It is now over two months since the original visit to the vet. The vet had been willing, if not to say keen, to euthanise Tuxedo.
Well now. I am pleased to say that Tuxy is doing well, and it must be going on for ten weeks since her diagnosis. Internet research suggests that cats with the problem she has, if the aggressive version, last on average 40-60 days. She has well exceeded that. With the less aggressive version, prognosis is 6-9 months.
I fed her on "soup" to start with, then liquidised sachets of catfood in jelly, and have now weaned her onto pate-style tinned food. She is partial to Purina Gourmet pate and "melting heart," both expensive though not as expensive as vet offerings (which the cat refuses to eat anyway). Her backbone no longer feels as if when stroked her spine will break through her skin. Her hips feel comfortably though not excessively padded, and not sharply boned. She is developing quite a fat belly (unless she has a tumour that is growing). She sleeps a lot (but nothing new there), her coat is glossy and thick again, and she is bright-eyed.
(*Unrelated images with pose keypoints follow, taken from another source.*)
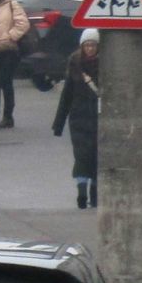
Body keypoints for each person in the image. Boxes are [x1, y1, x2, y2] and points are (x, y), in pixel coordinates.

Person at [53, 28, 101, 210]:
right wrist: (58, 124)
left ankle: (95, 195)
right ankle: (82, 193)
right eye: (87, 45)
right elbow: (66, 96)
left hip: (97, 118)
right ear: (82, 46)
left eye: (93, 45)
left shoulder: (104, 65)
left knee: (97, 157)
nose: (90, 48)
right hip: (79, 118)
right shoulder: (75, 65)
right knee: (81, 157)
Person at [0, 0, 30, 129]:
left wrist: (10, 36)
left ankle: (7, 116)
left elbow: (23, 24)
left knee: (5, 81)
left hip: (8, 49)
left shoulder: (11, 3)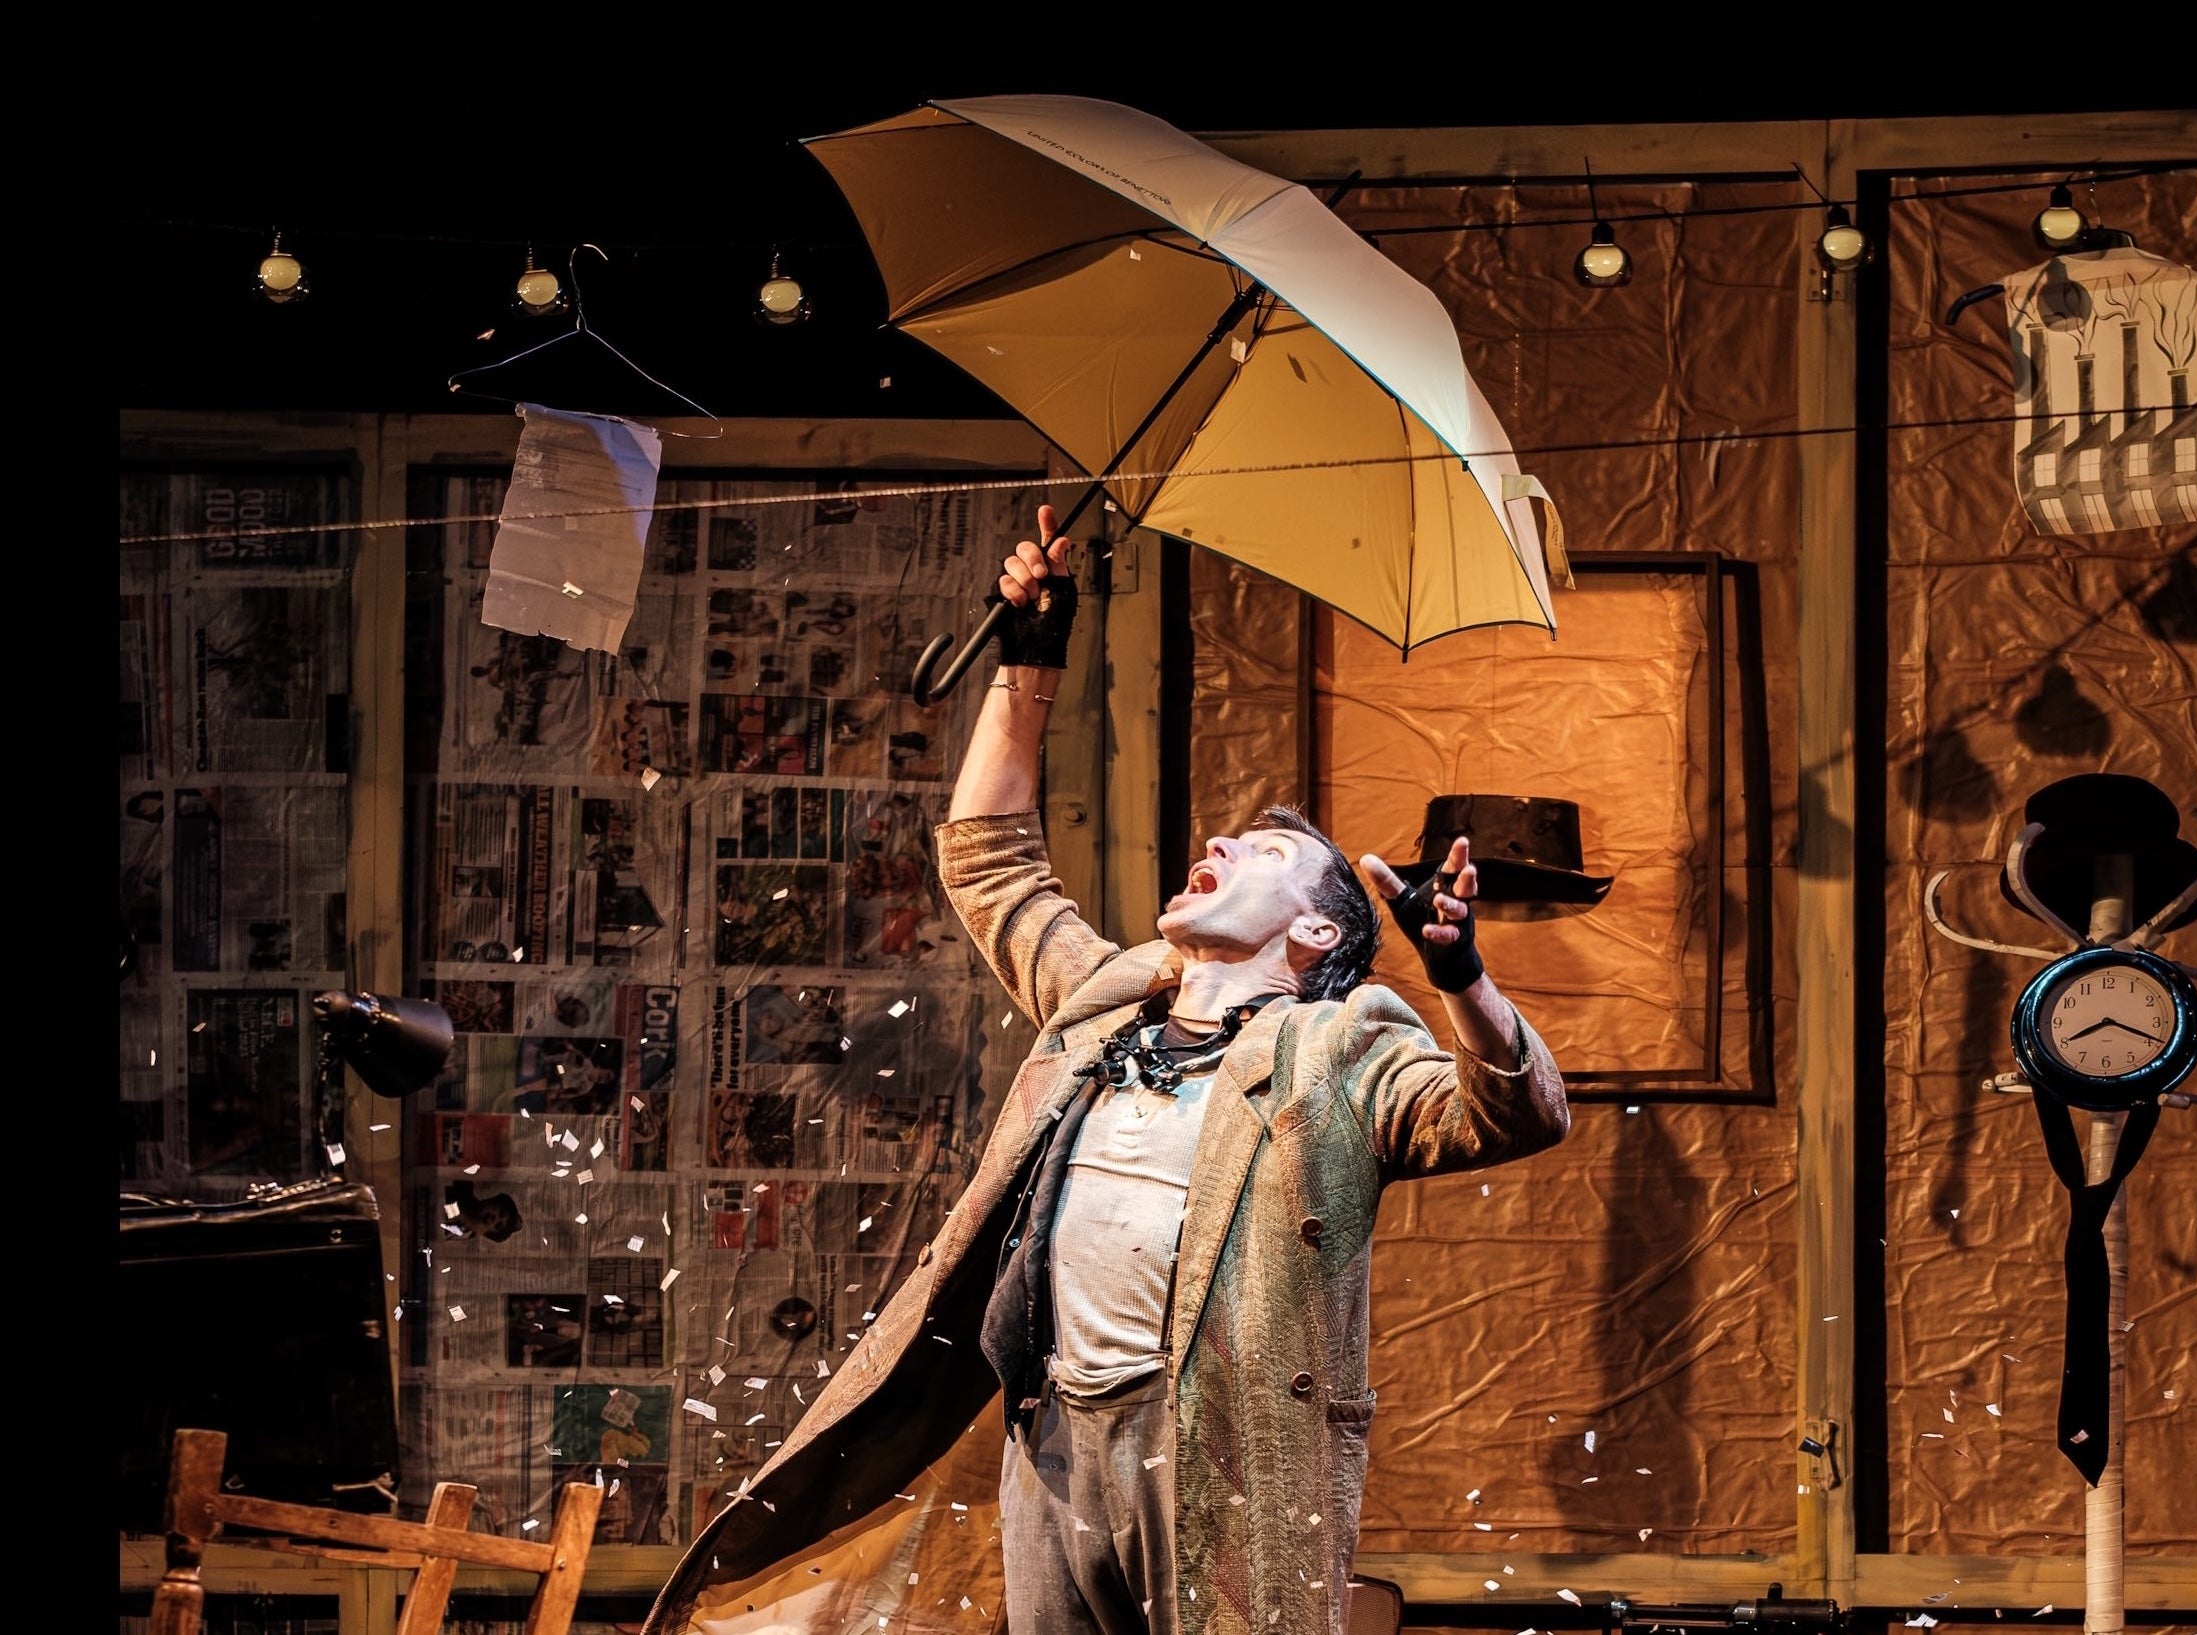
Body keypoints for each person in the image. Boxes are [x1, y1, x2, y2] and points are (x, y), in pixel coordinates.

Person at [643, 506, 1569, 1635]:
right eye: (1225, 838)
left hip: (1222, 1451)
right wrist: (1030, 659)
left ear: (1318, 936)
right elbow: (992, 864)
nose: (1220, 845)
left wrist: (1463, 976)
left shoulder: (1343, 1046)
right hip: (1054, 1430)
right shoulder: (1105, 1000)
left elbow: (1510, 1115)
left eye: (1264, 852)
She jumps about onto furniture and can run very fast when she wants to. She pees and poos normally. She no longer throws up all the time, unless she has got fed up of waiting for me to feed her the tasty wet food, and has stuck her nose into the dish with kibble. And then, she always throws up.
So I am very thankful to have this time with her. She is going to be around for some time now, I think. I am not saying the vet is wrong. The cat does have serious health problems. Perhaps the problems were caught in the nick of time. Perhaps she will get worse in a few months. Perhaps, however, she is healed through the power of prayer.
The other cat, Crypto, gets a little annoyed at me. She likes the tasty wet food, too. I often catch her in the act of trying to sneak some from Tuxy's bowl. Kibble is no longer her choice of food. She declines my offerings by hand of fragments of ham, chicken or fish, which she always liked before. Hard to explain to a cat that her littermate is on a special diet and she herself is not. Sometimes, I give her a little treat of a sachet of wet food. She gets playtime if she emerges from her lair. She's a strange creature.